Areshen broke into a long moment's laughter. Old
Binsut, a High Priest of Enlil attached to a Six Hundred Meneturu had
commanded, had gotten on Meneturu's nerves one time too often. The High
Priest and his portable god had gone down the road strapped to the rump of
a donkey, the men in Meneturu's command lining the road bent double in
laughter.
"I was afraid young Teru would disown me entirely
after that act of disrespect for things divine," Meneturu continued. "It
seemed only to amuse him, however. You said Meshduri is up to something
in Ur?"
"One of Shubari's castoffs has fallen into his
hands. Meshduri will use her to extort a ton or two of grain from the
temple. I think I'll let Meshduri harass Shubari for or month or two,
then pull him up here to Isin. Meshduri is quite adept at eluding the
temple's henchmen, but his luck can't hold forever. After Meshduri gets
through shaking Shubari up and down this time, Shubari will be scouring
every street in Ur for assassins."
"Meshduri will be all right," Meneturu answered.

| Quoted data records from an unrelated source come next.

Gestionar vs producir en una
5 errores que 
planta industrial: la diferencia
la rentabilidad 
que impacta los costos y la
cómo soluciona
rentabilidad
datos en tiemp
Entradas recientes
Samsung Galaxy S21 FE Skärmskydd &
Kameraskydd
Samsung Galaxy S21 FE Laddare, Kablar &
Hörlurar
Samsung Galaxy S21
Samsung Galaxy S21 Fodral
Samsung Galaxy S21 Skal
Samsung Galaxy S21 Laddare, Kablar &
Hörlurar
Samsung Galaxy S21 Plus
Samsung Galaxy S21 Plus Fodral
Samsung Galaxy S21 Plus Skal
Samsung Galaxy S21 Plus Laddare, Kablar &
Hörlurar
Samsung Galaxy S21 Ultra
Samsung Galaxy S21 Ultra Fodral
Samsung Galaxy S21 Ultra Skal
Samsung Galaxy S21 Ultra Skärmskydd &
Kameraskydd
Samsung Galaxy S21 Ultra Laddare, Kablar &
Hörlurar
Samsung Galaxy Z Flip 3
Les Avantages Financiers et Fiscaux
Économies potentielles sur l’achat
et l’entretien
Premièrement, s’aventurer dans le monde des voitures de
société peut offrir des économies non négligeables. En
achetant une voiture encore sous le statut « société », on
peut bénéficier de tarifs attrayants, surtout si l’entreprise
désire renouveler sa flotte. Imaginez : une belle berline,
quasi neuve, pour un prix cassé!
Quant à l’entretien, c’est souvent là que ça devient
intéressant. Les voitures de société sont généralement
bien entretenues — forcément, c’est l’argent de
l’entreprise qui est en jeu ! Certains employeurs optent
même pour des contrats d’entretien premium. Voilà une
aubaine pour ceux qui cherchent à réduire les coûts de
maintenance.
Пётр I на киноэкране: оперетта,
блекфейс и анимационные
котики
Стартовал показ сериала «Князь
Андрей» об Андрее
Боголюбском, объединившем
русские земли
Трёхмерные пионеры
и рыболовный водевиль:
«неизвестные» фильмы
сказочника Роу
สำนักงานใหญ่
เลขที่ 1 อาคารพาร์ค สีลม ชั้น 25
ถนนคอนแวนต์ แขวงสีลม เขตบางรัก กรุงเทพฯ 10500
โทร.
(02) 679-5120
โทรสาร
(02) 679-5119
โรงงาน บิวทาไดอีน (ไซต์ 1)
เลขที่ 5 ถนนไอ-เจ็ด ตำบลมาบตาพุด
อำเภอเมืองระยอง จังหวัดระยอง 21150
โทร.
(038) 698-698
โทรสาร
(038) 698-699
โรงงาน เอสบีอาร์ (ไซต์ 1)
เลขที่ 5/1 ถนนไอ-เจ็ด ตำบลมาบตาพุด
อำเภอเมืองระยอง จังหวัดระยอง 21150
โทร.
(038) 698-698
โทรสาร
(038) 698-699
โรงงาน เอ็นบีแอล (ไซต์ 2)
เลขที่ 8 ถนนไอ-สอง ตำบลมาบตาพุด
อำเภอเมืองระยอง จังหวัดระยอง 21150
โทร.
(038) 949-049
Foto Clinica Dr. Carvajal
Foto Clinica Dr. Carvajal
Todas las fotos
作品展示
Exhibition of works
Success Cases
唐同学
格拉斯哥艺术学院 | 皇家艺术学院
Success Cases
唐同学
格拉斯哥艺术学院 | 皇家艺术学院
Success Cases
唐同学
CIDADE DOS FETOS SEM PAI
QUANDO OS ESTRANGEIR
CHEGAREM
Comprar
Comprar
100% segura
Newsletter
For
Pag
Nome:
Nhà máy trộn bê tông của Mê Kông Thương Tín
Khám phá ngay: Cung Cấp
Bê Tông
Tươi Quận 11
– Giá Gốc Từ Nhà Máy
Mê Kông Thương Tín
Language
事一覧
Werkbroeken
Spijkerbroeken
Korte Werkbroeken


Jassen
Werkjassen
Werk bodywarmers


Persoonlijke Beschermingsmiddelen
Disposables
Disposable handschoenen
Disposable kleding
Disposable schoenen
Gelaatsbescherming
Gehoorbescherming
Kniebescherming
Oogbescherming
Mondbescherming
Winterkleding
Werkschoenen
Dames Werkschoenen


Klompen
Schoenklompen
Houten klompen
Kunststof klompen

"He has a good head on his shoulders, well attached."
"Quite," Areshen chuckled. "Well, old man, start
sounding out a few garrisons. I see no alternative but to march on Nippur
again."
"Everyone in the north is loyal to us. Some of
them are absolutely useless beyond the confines of their perfume baths,
but they are loyal. Uruk and Lagash, perhaps one or two other military
governors in the south will decide it is in their best interest to support
Isin when the First Soldiers commanding their garrisons have a little chat
with them. I'll have a little chat with the First Soldiers, take care of
a few other details as well."
Areshen nodded his appreciation, quite aware that
he could leave the complicated logistics in Meneturu's hands. Sacking a
city the size of Nippur was always a headache, spoils to be divided among
the participating commands, property to be reassigned after the city's
defeated inhabitants had been slaughtered.
"The Assembly meets this afternoon," and Meneturu
nodded toward an entrance chamber in the courtyard below which led into
Shar Dulur's Great Hall, this one of the few chambers at Shar Dulur which
rivaled the palace of Ibisien at Ur for ostentatious magnificence.
"Have Ishi conduct Assembly, will you," Areshen
sighed. "I'm going fishing."
Meneturu nodded, chuckling for Areshen's
pronunciation of Eschieri, the fat little beer good which Meneturu would
place onto the throne of Isin in Shar Dulur's Great Hall.